Despite their hard work and personal ambition, Catalina and her grandparents find their lives largely dictated by luck and forces outside their control. Nevertheless, they find small ways to exert their agency, and in place of ambition, they find strength in a refusal to let their legal status dictate their lives. Francisco leaves the country himself rather than be deported, Fernanda throws herself into work and new hobbies in the face of her husband’s departure, and Catalina commits herself to becoming the “valedictorian” of “all the abandoned girls in the world” (199).

The Search for Belonging

In Catalina, the title character inhabits a number of different worlds. Born in Ecuador and brought to the United States as a young child, Catalina struggles to find a place she feels she truly belongs. She moves fluidly between these worlds but often feels the need to conform to others’ expectations. She is always on the outside looking in, observing others as if she is conducting her own ethnographic research.

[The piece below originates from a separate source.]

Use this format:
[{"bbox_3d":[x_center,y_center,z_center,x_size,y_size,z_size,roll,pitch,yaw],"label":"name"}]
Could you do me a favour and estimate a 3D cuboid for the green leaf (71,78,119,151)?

Catalina is caught between feeling Ecuadorian and American. She doesn’t feel that she fits in with her grandparents because she has very few memories of Ecuador. When her grandfather tells stories about their home, Catalina is acutely aware that he knows the county “in his flesh,” while Catalina can “only read about” it (3). It is something “[h]e w[ill] always have […] over [her]” (3), and it makes her feel a certain distance from her family.

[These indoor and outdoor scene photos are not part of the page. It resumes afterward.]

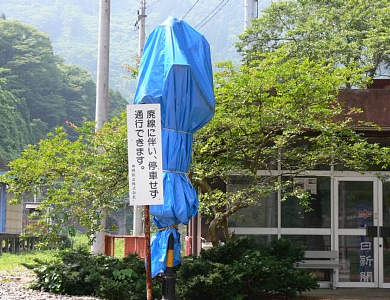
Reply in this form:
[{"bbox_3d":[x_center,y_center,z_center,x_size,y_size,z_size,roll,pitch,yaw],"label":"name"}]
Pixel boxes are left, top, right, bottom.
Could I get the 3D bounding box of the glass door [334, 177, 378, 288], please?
[{"bbox_3d":[2.940,1.502,18.300,0.810,2.010,0.080,1,-3,-1],"label":"glass door"}]

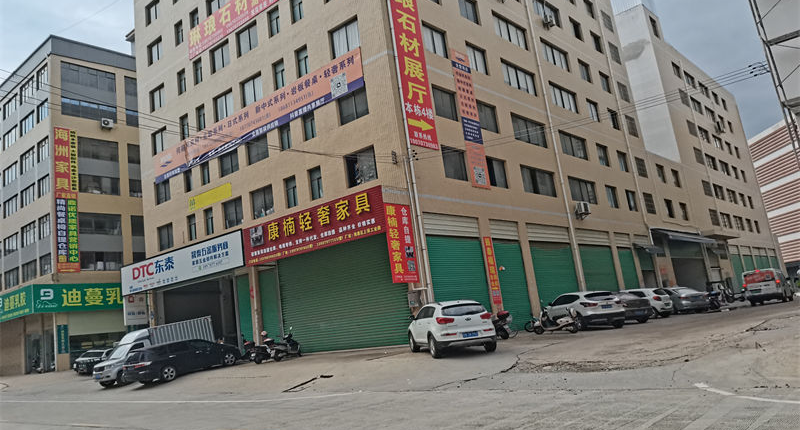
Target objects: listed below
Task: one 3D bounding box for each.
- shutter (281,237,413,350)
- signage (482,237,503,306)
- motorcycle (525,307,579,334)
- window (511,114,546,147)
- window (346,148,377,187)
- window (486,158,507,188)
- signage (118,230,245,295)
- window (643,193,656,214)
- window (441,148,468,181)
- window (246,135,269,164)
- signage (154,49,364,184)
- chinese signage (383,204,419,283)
[{"bbox_3d":[-2.761,3.640,26.896,7.733,4.776,0.200,-15,-13,38],"label":"shutter"},{"bbox_3d":[4.340,2.565,27.825,0.060,3.150,0.650,-17,-14,39],"label":"signage"},{"bbox_3d":[6.118,4.183,23.919,1.800,1.120,0.700,-12,-12,20],"label":"motorcycle"},{"bbox_3d":[7.312,-4.668,34.072,0.200,1.500,3.750,-17,-14,39],"label":"window"},{"bbox_3d":[-1.645,-2.081,26.380,1.820,1.480,0.200,-16,-14,37],"label":"window"},{"bbox_3d":[4.866,-2.049,30.303,0.200,1.520,1.750,-17,-14,39],"label":"window"},{"bbox_3d":[-13.235,3.044,35.578,13.363,1.872,0.250,-17,-14,38],"label":"signage"},{"bbox_3d":[19.798,-0.912,47.598,0.150,1.580,2.072,-17,-15,39],"label":"window"},{"bbox_3d":[2.475,-2.292,27.613,0.200,1.520,1.800,-17,-14,39],"label":"window"},{"bbox_3d":[-7.341,-3.477,31.279,1.850,1.484,0.200,-15,-13,38],"label":"window"},{"bbox_3d":[-8.587,-4.644,32.100,18.131,1.808,0.120,-15,-13,38],"label":"signage"},{"bbox_3d":[0.120,1.172,24.882,0.060,3.322,1.630,-17,-14,40],"label":"chinese signage"}]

Catalina experiences a similar disconnect when white people try to “bond” with her over South America. When they learn that she is from Ecuador, they inevitably share stories about trips they have taken to various Latin American countries. However, Catalina doesn’t “know a thing about mosquito nets or the diarrhea and vertigo from altitude sickness” (54). She never knows what “to contribute to these conversations” (54), and they make her uncomfortable.

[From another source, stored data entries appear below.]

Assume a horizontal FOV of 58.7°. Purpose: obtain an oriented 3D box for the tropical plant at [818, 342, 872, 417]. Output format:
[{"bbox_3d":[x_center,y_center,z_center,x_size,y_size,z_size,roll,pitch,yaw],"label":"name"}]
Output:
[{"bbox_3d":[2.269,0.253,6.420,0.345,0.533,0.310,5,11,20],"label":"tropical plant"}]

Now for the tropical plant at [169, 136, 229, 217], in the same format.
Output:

For their own part, her grandparents, particularly her grandfather, worry that Catalina is too American. Fernanda admits that Francisco wanted to send Catalina back to Ecuador as a teenager “because he didn’t like what America was ‘doing’ to [her]” (162). He complains that Harvard has made Catalina “unrecognizable” and caused her to lose respect for him because he doesn’t “work in an office” (118). However, Catalina doesn’t quite fit in at Harvard either. The university is full of students whose parents are wealthy and influential, and some, like Nathaniel, are “legacy” students whose parents also attended the university. Harvard’s world is “small and white,” and Catalina is aware that most of her peers lack any kind of class consciousness. She feels conflicted because she recognizes that she is both a part of Harvard and, therefore, a system that perpetuates the silence and objectification of marginalized people, as well as part of the “ecosystem” that is harmed by this society based on patriarchal white supremacy.

Throughout her four years at Harvard, Catalina has tried to keep her head down and fit in. However, by the end of the novel, she lets go of the need to conform. When Nathaniel faults a woman for buying expensive meat with “food stamps,” even as he works to start an “anti-capitalist” literary magazine with his friends, Catalina can no longer overlook the hypocrisy. She breaks up with Nathaniel, literally throwing herself out of his car, thereby renouncing the “American dream” fantasy that Nathaniel represents.